All You Need to Start a Pedal Board
Published on 25 November 2019
One small step for man.
One giant leap for guitar playing!
We’re talking about effects pedals here, of course. Once you buy one, it’s a matter of time before it needs a partner. Then, you’re basically a collector and it’s down the rabbit hole into the wonderful world of guitar FX!
We love it.
We know you love it. Let’s not kid ourselves.
Now, you already know that flippantly flinging your precious pedals into a manky backpack is not the way to succeed in life. You need to do things properly: you need to invest in a pedal board! It’ll speed up your set-up and break-down at gigs, it keeps your expensive equipment neat and tidy, and it projects an image of authority and confidence. Your pedals with be protected whilst in transit, too. If you use more than two pedals, a pedalboard is a no brainer.
This bog today highlights what you need to get a pedalboard together. There are, as always, plenty of options out there but we’re going to focus on the more affordable end of the spectrum, with a board that will happily take 5 pedals. Why 5? We think less than five would be limiting, and more than 5 is unnecessary to the focus of this blog.
In terms of the pedals themselves, it doesn’t really matter hugely, since you all have your favourites that you can meticulously pour over. Having said that, we need to talk about pedals here so we may as well populate this board! We’ll mention a few as we go along, keeping affordability and results firmly in our sites.
At guitarguitar, we have many pedalboards. Most of them are a combination of the board itself and a carrying bag or case. For our affordable 5-pedal board, we’ve opted for the TOURTECH TTPB-4-B. We’d call this a medium-sized board, so it’s a good, practical, portable size. It comes with a durable soft case, which we prefer in this instance over hard cases due to the portability factor. In our years of playing gigs in cities, using public transport and so on, we definitely prefer the ‘gig bag’ option of four pedals over the (admittedly better at protecting) cumbersome cases with their hard corners and small handles.

* Listing *
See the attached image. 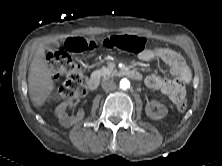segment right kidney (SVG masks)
Segmentation results:
<instances>
[{"label":"right kidney","mask_w":222,"mask_h":166,"mask_svg":"<svg viewBox=\"0 0 222 166\" xmlns=\"http://www.w3.org/2000/svg\"><path fill=\"white\" fill-rule=\"evenodd\" d=\"M71 104L72 101L68 100L59 104L55 109V114L59 118V123L66 128L71 127L72 125L82 120L85 114L84 111L81 109L78 111L75 117H68V115L65 113V109Z\"/></svg>","instance_id":"1"}]
</instances>
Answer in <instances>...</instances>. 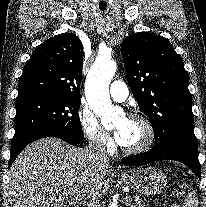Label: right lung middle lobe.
<instances>
[{
    "label": "right lung middle lobe",
    "instance_id": "dd1d6c3e",
    "mask_svg": "<svg viewBox=\"0 0 206 207\" xmlns=\"http://www.w3.org/2000/svg\"><path fill=\"white\" fill-rule=\"evenodd\" d=\"M80 98L35 95L16 100L15 134L12 145L46 130L84 138L78 109Z\"/></svg>",
    "mask_w": 206,
    "mask_h": 207
}]
</instances>
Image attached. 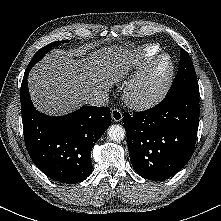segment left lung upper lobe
<instances>
[{
    "label": "left lung upper lobe",
    "instance_id": "obj_1",
    "mask_svg": "<svg viewBox=\"0 0 221 221\" xmlns=\"http://www.w3.org/2000/svg\"><path fill=\"white\" fill-rule=\"evenodd\" d=\"M183 91H199L194 65L184 49H180V66L168 95Z\"/></svg>",
    "mask_w": 221,
    "mask_h": 221
}]
</instances>
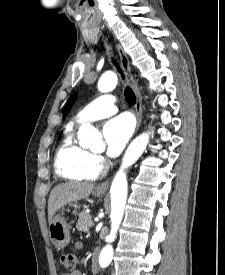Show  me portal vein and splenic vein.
<instances>
[{"mask_svg": "<svg viewBox=\"0 0 225 275\" xmlns=\"http://www.w3.org/2000/svg\"><path fill=\"white\" fill-rule=\"evenodd\" d=\"M90 223H91V225L93 226V224H94L93 221H91Z\"/></svg>", "mask_w": 225, "mask_h": 275, "instance_id": "portal-vein-and-splenic-vein-1", "label": "portal vein and splenic vein"}]
</instances>
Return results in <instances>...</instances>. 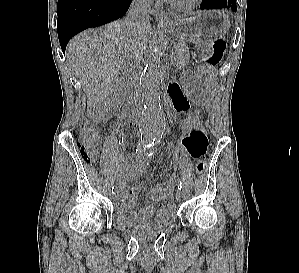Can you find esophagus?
Segmentation results:
<instances>
[{
	"instance_id": "34e87169",
	"label": "esophagus",
	"mask_w": 299,
	"mask_h": 273,
	"mask_svg": "<svg viewBox=\"0 0 299 273\" xmlns=\"http://www.w3.org/2000/svg\"><path fill=\"white\" fill-rule=\"evenodd\" d=\"M156 21L158 24H167L170 22V20L166 16H163V15L157 16Z\"/></svg>"
}]
</instances>
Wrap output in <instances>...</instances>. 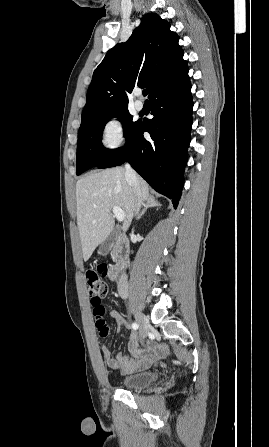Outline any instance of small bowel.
<instances>
[{"mask_svg": "<svg viewBox=\"0 0 269 447\" xmlns=\"http://www.w3.org/2000/svg\"><path fill=\"white\" fill-rule=\"evenodd\" d=\"M110 316L116 324L117 335L120 334L123 329L129 328L128 322L118 310L112 309L110 311ZM127 342L130 356L121 353H113L107 344L102 346V353L109 367L119 369L125 373L135 372L151 366L155 361L161 359L165 352V349L158 345L138 349L137 336L135 333H130Z\"/></svg>", "mask_w": 269, "mask_h": 447, "instance_id": "obj_1", "label": "small bowel"}]
</instances>
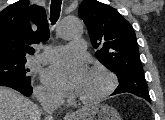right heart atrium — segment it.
I'll list each match as a JSON object with an SVG mask.
<instances>
[{"label":"right heart atrium","instance_id":"obj_1","mask_svg":"<svg viewBox=\"0 0 165 120\" xmlns=\"http://www.w3.org/2000/svg\"><path fill=\"white\" fill-rule=\"evenodd\" d=\"M37 95L44 100H56L57 96L44 86H39L36 89Z\"/></svg>","mask_w":165,"mask_h":120}]
</instances>
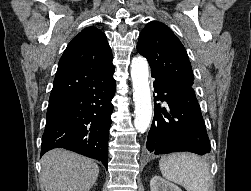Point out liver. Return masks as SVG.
Returning a JSON list of instances; mask_svg holds the SVG:
<instances>
[{
	"mask_svg": "<svg viewBox=\"0 0 251 191\" xmlns=\"http://www.w3.org/2000/svg\"><path fill=\"white\" fill-rule=\"evenodd\" d=\"M41 165L40 181L46 191H89L99 173L93 159L59 147L47 151Z\"/></svg>",
	"mask_w": 251,
	"mask_h": 191,
	"instance_id": "obj_1",
	"label": "liver"
}]
</instances>
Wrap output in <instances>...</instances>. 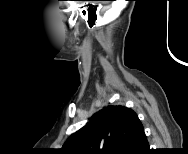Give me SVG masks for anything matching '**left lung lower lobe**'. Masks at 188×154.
I'll return each mask as SVG.
<instances>
[{
  "label": "left lung lower lobe",
  "mask_w": 188,
  "mask_h": 154,
  "mask_svg": "<svg viewBox=\"0 0 188 154\" xmlns=\"http://www.w3.org/2000/svg\"><path fill=\"white\" fill-rule=\"evenodd\" d=\"M149 150L147 137L137 114H133L128 140L124 146L125 154H143Z\"/></svg>",
  "instance_id": "left-lung-lower-lobe-1"
}]
</instances>
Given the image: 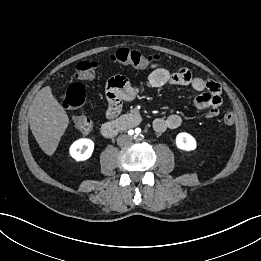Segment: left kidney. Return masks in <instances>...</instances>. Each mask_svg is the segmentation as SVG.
<instances>
[{
    "label": "left kidney",
    "instance_id": "obj_1",
    "mask_svg": "<svg viewBox=\"0 0 261 261\" xmlns=\"http://www.w3.org/2000/svg\"><path fill=\"white\" fill-rule=\"evenodd\" d=\"M176 146L184 151H192L196 149V140L189 133L182 132L176 136Z\"/></svg>",
    "mask_w": 261,
    "mask_h": 261
}]
</instances>
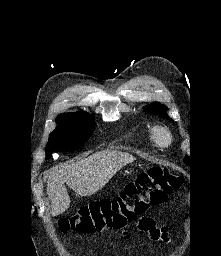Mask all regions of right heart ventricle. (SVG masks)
I'll return each mask as SVG.
<instances>
[{
    "label": "right heart ventricle",
    "mask_w": 221,
    "mask_h": 256,
    "mask_svg": "<svg viewBox=\"0 0 221 256\" xmlns=\"http://www.w3.org/2000/svg\"><path fill=\"white\" fill-rule=\"evenodd\" d=\"M147 140L150 142V143H153L154 139H153V136L151 133H148L147 135Z\"/></svg>",
    "instance_id": "obj_1"
}]
</instances>
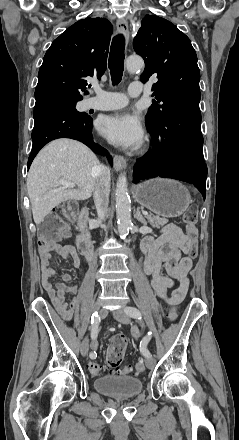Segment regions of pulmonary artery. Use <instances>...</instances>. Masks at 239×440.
Instances as JSON below:
<instances>
[{
	"instance_id": "pulmonary-artery-1",
	"label": "pulmonary artery",
	"mask_w": 239,
	"mask_h": 440,
	"mask_svg": "<svg viewBox=\"0 0 239 440\" xmlns=\"http://www.w3.org/2000/svg\"><path fill=\"white\" fill-rule=\"evenodd\" d=\"M143 90V85L139 82L131 83L128 87V94L130 96H138L141 94ZM92 92L95 93L96 96H111L114 97L115 100L111 102H97L94 98H88L85 101V109H96V110H113L118 109L125 106L128 103V98L124 93L117 92H109L102 90L98 85L94 84L92 86Z\"/></svg>"
}]
</instances>
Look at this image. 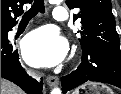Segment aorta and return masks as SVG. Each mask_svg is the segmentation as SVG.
<instances>
[{"label":"aorta","instance_id":"762f6f07","mask_svg":"<svg viewBox=\"0 0 121 94\" xmlns=\"http://www.w3.org/2000/svg\"><path fill=\"white\" fill-rule=\"evenodd\" d=\"M50 3H54V4H59L62 2V0H49ZM51 94H61V90L59 88H54L52 91H51Z\"/></svg>","mask_w":121,"mask_h":94}]
</instances>
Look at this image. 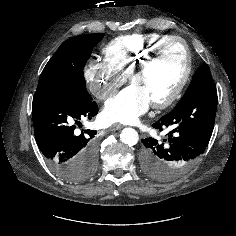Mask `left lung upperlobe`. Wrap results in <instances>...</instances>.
<instances>
[{
    "instance_id": "1",
    "label": "left lung upper lobe",
    "mask_w": 236,
    "mask_h": 236,
    "mask_svg": "<svg viewBox=\"0 0 236 236\" xmlns=\"http://www.w3.org/2000/svg\"><path fill=\"white\" fill-rule=\"evenodd\" d=\"M209 82H212V76L206 63H203L199 67V69H197V71L195 72V75L193 76L187 91L185 92L182 99L178 102V104L184 99H186L191 93H193L199 87Z\"/></svg>"
}]
</instances>
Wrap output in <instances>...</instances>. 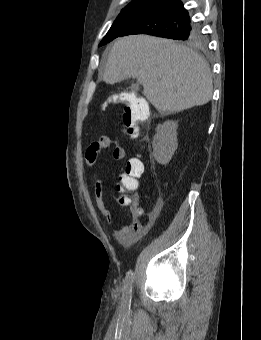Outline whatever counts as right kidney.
I'll list each match as a JSON object with an SVG mask.
<instances>
[{
	"label": "right kidney",
	"instance_id": "1",
	"mask_svg": "<svg viewBox=\"0 0 261 340\" xmlns=\"http://www.w3.org/2000/svg\"><path fill=\"white\" fill-rule=\"evenodd\" d=\"M177 127L176 121H166L156 128V134L152 141L153 155L161 165L170 162L178 147Z\"/></svg>",
	"mask_w": 261,
	"mask_h": 340
}]
</instances>
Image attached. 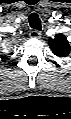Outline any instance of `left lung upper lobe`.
<instances>
[{"mask_svg": "<svg viewBox=\"0 0 71 119\" xmlns=\"http://www.w3.org/2000/svg\"><path fill=\"white\" fill-rule=\"evenodd\" d=\"M49 46L52 52L58 57H66L71 51V47L65 35L59 33L54 39L49 40Z\"/></svg>", "mask_w": 71, "mask_h": 119, "instance_id": "left-lung-upper-lobe-1", "label": "left lung upper lobe"}]
</instances>
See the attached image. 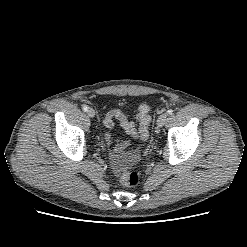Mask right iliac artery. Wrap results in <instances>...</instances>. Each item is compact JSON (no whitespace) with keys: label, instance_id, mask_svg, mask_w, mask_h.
Listing matches in <instances>:
<instances>
[{"label":"right iliac artery","instance_id":"82829eb1","mask_svg":"<svg viewBox=\"0 0 247 247\" xmlns=\"http://www.w3.org/2000/svg\"><path fill=\"white\" fill-rule=\"evenodd\" d=\"M82 109L84 112H86L88 110V107L86 105H84Z\"/></svg>","mask_w":247,"mask_h":247}]
</instances>
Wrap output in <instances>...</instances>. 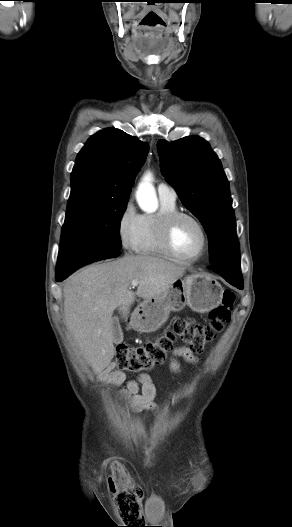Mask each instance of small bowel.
<instances>
[{"instance_id":"c3829d8e","label":"small bowel","mask_w":292,"mask_h":527,"mask_svg":"<svg viewBox=\"0 0 292 527\" xmlns=\"http://www.w3.org/2000/svg\"><path fill=\"white\" fill-rule=\"evenodd\" d=\"M173 355L174 358L170 362V369L174 373L180 371V364L176 360L177 357H181L189 363L197 361L193 351L188 347L176 348L173 351ZM104 377L113 386H119L126 382V389L120 392V397L127 402L132 411L156 410L157 407L154 403L156 389L149 375L141 373L135 378L127 380L126 374L111 364L104 371Z\"/></svg>"}]
</instances>
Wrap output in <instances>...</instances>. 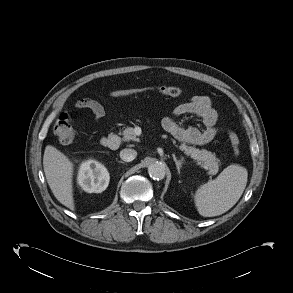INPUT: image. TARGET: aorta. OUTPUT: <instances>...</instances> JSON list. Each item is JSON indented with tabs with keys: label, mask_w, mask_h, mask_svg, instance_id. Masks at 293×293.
<instances>
[{
	"label": "aorta",
	"mask_w": 293,
	"mask_h": 293,
	"mask_svg": "<svg viewBox=\"0 0 293 293\" xmlns=\"http://www.w3.org/2000/svg\"><path fill=\"white\" fill-rule=\"evenodd\" d=\"M148 174L154 180H162L165 177V166L162 163L154 162L148 167Z\"/></svg>",
	"instance_id": "obj_1"
}]
</instances>
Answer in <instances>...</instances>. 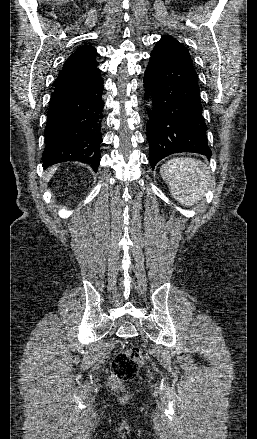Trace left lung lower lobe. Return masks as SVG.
I'll return each mask as SVG.
<instances>
[{"label":"left lung lower lobe","instance_id":"1","mask_svg":"<svg viewBox=\"0 0 257 439\" xmlns=\"http://www.w3.org/2000/svg\"><path fill=\"white\" fill-rule=\"evenodd\" d=\"M197 79L184 46L161 38L151 52L144 76V87L151 91L154 107L148 111L147 122L149 162L153 169L158 161L174 153H199L209 159L212 155L201 115Z\"/></svg>","mask_w":257,"mask_h":439}]
</instances>
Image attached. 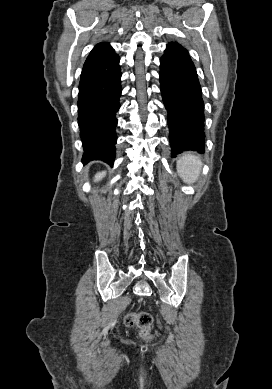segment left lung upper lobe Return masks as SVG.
I'll list each match as a JSON object with an SVG mask.
<instances>
[{
	"label": "left lung upper lobe",
	"mask_w": 272,
	"mask_h": 389,
	"mask_svg": "<svg viewBox=\"0 0 272 389\" xmlns=\"http://www.w3.org/2000/svg\"><path fill=\"white\" fill-rule=\"evenodd\" d=\"M168 46H171V47H174V48H178V49L187 51L184 47H182L180 44H178V43H176V42H170V43L168 44Z\"/></svg>",
	"instance_id": "obj_1"
}]
</instances>
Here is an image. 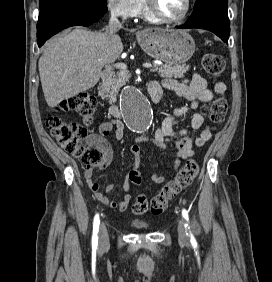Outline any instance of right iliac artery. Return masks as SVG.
<instances>
[{
    "instance_id": "82829eb1",
    "label": "right iliac artery",
    "mask_w": 272,
    "mask_h": 282,
    "mask_svg": "<svg viewBox=\"0 0 272 282\" xmlns=\"http://www.w3.org/2000/svg\"><path fill=\"white\" fill-rule=\"evenodd\" d=\"M100 219L99 215L96 214L93 222V235H92V247L97 248L98 245V230H99Z\"/></svg>"
}]
</instances>
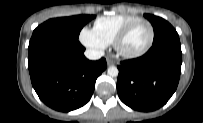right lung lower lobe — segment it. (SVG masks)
Listing matches in <instances>:
<instances>
[{"label":"right lung lower lobe","instance_id":"right-lung-lower-lobe-1","mask_svg":"<svg viewBox=\"0 0 203 123\" xmlns=\"http://www.w3.org/2000/svg\"><path fill=\"white\" fill-rule=\"evenodd\" d=\"M77 40L52 34H33L28 47L32 86L50 108L68 112L91 98L97 77L106 69L104 58L88 60Z\"/></svg>","mask_w":203,"mask_h":123}]
</instances>
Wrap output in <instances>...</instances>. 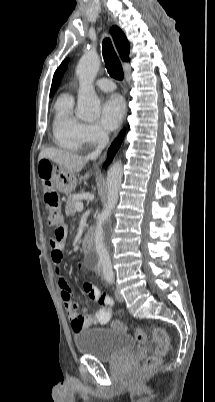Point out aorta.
I'll list each match as a JSON object with an SVG mask.
<instances>
[{"instance_id": "1", "label": "aorta", "mask_w": 215, "mask_h": 402, "mask_svg": "<svg viewBox=\"0 0 215 402\" xmlns=\"http://www.w3.org/2000/svg\"><path fill=\"white\" fill-rule=\"evenodd\" d=\"M99 67L100 59L98 55L95 53H86L81 57L76 68V75L79 79L76 115L85 121H93L100 116V100L93 86ZM122 176V162L116 161L107 173V202L99 216L95 230V247L91 260L101 265L105 278H113L114 276L105 222L111 216L118 202Z\"/></svg>"}]
</instances>
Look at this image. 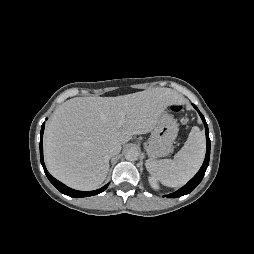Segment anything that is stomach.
Returning <instances> with one entry per match:
<instances>
[{
	"label": "stomach",
	"instance_id": "obj_1",
	"mask_svg": "<svg viewBox=\"0 0 254 254\" xmlns=\"http://www.w3.org/2000/svg\"><path fill=\"white\" fill-rule=\"evenodd\" d=\"M178 123L172 115L163 112L154 126L144 148L152 159L164 157L172 151V145L178 134Z\"/></svg>",
	"mask_w": 254,
	"mask_h": 254
}]
</instances>
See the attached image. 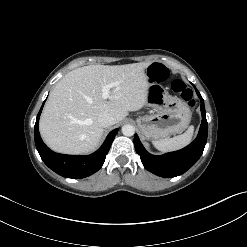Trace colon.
I'll return each mask as SVG.
<instances>
[{"label": "colon", "mask_w": 247, "mask_h": 247, "mask_svg": "<svg viewBox=\"0 0 247 247\" xmlns=\"http://www.w3.org/2000/svg\"><path fill=\"white\" fill-rule=\"evenodd\" d=\"M147 75L150 79L155 81L166 80L169 76L167 68L160 64H152L147 69ZM172 90L175 94L179 95L190 106H194V99L192 90L180 79H175L171 84Z\"/></svg>", "instance_id": "colon-1"}]
</instances>
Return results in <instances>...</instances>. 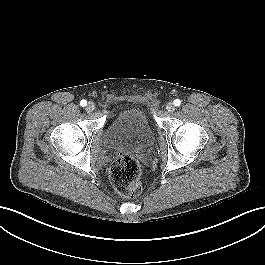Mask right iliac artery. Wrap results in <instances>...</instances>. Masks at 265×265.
<instances>
[{
    "label": "right iliac artery",
    "instance_id": "1",
    "mask_svg": "<svg viewBox=\"0 0 265 265\" xmlns=\"http://www.w3.org/2000/svg\"><path fill=\"white\" fill-rule=\"evenodd\" d=\"M80 105L82 107H85L87 105V101L86 100H81Z\"/></svg>",
    "mask_w": 265,
    "mask_h": 265
}]
</instances>
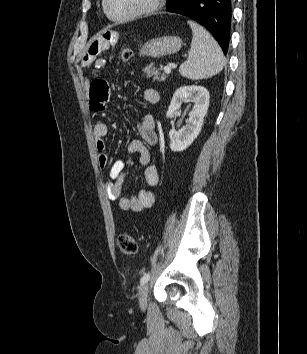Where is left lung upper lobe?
<instances>
[{"instance_id":"1","label":"left lung upper lobe","mask_w":307,"mask_h":354,"mask_svg":"<svg viewBox=\"0 0 307 354\" xmlns=\"http://www.w3.org/2000/svg\"><path fill=\"white\" fill-rule=\"evenodd\" d=\"M172 0H167L166 5H168Z\"/></svg>"}]
</instances>
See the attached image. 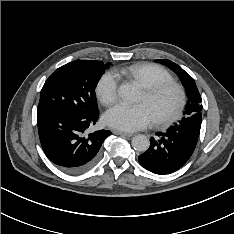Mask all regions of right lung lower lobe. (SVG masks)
I'll use <instances>...</instances> for the list:
<instances>
[{
	"mask_svg": "<svg viewBox=\"0 0 234 234\" xmlns=\"http://www.w3.org/2000/svg\"><path fill=\"white\" fill-rule=\"evenodd\" d=\"M99 114L85 116L51 111L37 116L39 138L46 156L61 170L78 174L90 169L110 131L89 132Z\"/></svg>",
	"mask_w": 234,
	"mask_h": 234,
	"instance_id": "98d812e1",
	"label": "right lung lower lobe"
}]
</instances>
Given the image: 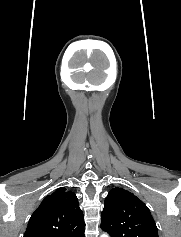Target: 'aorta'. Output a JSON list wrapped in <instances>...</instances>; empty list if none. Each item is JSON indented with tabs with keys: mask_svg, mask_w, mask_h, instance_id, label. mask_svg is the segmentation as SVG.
Wrapping results in <instances>:
<instances>
[{
	"mask_svg": "<svg viewBox=\"0 0 181 237\" xmlns=\"http://www.w3.org/2000/svg\"><path fill=\"white\" fill-rule=\"evenodd\" d=\"M101 237H109L106 233L102 234Z\"/></svg>",
	"mask_w": 181,
	"mask_h": 237,
	"instance_id": "762f6f07",
	"label": "aorta"
}]
</instances>
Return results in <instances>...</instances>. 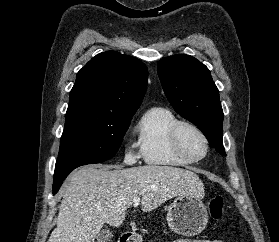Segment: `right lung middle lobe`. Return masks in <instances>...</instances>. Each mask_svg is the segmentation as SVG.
I'll return each mask as SVG.
<instances>
[{"mask_svg":"<svg viewBox=\"0 0 279 242\" xmlns=\"http://www.w3.org/2000/svg\"><path fill=\"white\" fill-rule=\"evenodd\" d=\"M131 117L90 118L66 115L54 181L65 178L75 168L104 162L118 151Z\"/></svg>","mask_w":279,"mask_h":242,"instance_id":"right-lung-middle-lobe-1","label":"right lung middle lobe"}]
</instances>
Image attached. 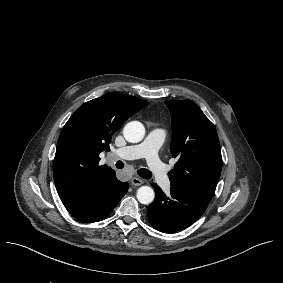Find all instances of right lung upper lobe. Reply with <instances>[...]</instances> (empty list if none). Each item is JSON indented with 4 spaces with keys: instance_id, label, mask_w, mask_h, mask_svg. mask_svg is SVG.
I'll use <instances>...</instances> for the list:
<instances>
[{
    "instance_id": "cb5924a9",
    "label": "right lung upper lobe",
    "mask_w": 283,
    "mask_h": 283,
    "mask_svg": "<svg viewBox=\"0 0 283 283\" xmlns=\"http://www.w3.org/2000/svg\"><path fill=\"white\" fill-rule=\"evenodd\" d=\"M147 103L107 93L73 113L60 133L53 162L55 185L64 205L79 202L107 185L115 171L99 165V154L110 150L112 135Z\"/></svg>"
}]
</instances>
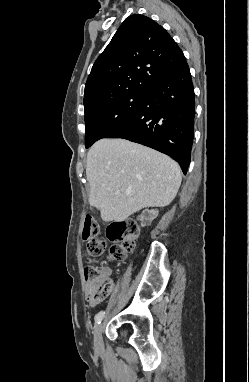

* Written exercise A *
Could you copy the pedalboard article word for word from "We’re talking about" to "a no brainer."?
* Written exercise B *
What comes next in the blog post about starting a pedalboard? Write the passage that follows its final sentence.

* Written reply A *
We’re talking about effects pedals here, of course. Once you buy one, it’s a matter of time before it needs a partner. Then, you’re basically a collector and it’s down the rabbit hole into the wonderful world of guitar FX!
We love it.
We know you love it. Let’s not kid ourselves.
Now, you already know that flippantly flinging your precious pedals into a manky backpack is not the way to succeed in life. You need to do things properly: you need to invest in a pedal board! It’ll speed up your set-up and break-down at gigs, it keeps your expensive equipment neat and tidy, and it projects an image of authority and confidence. Your pedals with be protected whilst in transit, too. If you use more than two pedals, a pedalboard is a no brainer.

* Written reply B *
The board itself is strong and has plenty of room for our 5 pedals. You can happily fit a wah pedal and 4 stomp boxes on here, more so if you choose micro-sized pedals or employ a two-tier layout for your effects. The TOURTECH TTPB-4-B arrives with decent Velcro and cable ties, too. Once you’ve positioned your pedals as you want them, slap some of that Velcro down to make it official.
Not sure about the best order for your pedals? This next little bit is for you!
So, we’re going for 5 pedals. The idea is that this pedalboard is supposed to be affordable and handy. No boutique stuff and no daft noisemakers: this is all good, meat and potatoes stuff! For the sake of making a point, let’s use the following: Crybaby GCB-95 wah, Landlord Lock-In tuner, TC Electronic 3rd Dimension Chorus, Boss BD-2 Blues Driver and TC Electronic Echobrain Delay pedal. That little gang will bring you endless miles of bang for your buck! You’ll be in tune, you can dial up a selection of gain tones and then pepper them with lush chorus and delay all without breaking the bank. The all-important wah is there too, making this pedal board really quite tasty!
Let’s cut to the chase: here is how we think you should lay these guys out: Tuner first, then Wah, Drive, Modulation and finally Ambience. So, for our pedal picks, we want:
- Landlord Lock In
- Dunlop Crybaby GCB-95
- Boss BD-2 Blues Driver
- TC Electronic 3rd Dimension
- TC Electronic Echobrain Analog Delay
Online forums can debate this type of thing all day, but we think this is the best-sounding, most sensible way to get the best out of these effects.
So it is written.
Juice and Connections
We have our pedals where we want them on our board. Progress! We’ve allowed space for patch cables between each one. Excellent! No rookie errors for you!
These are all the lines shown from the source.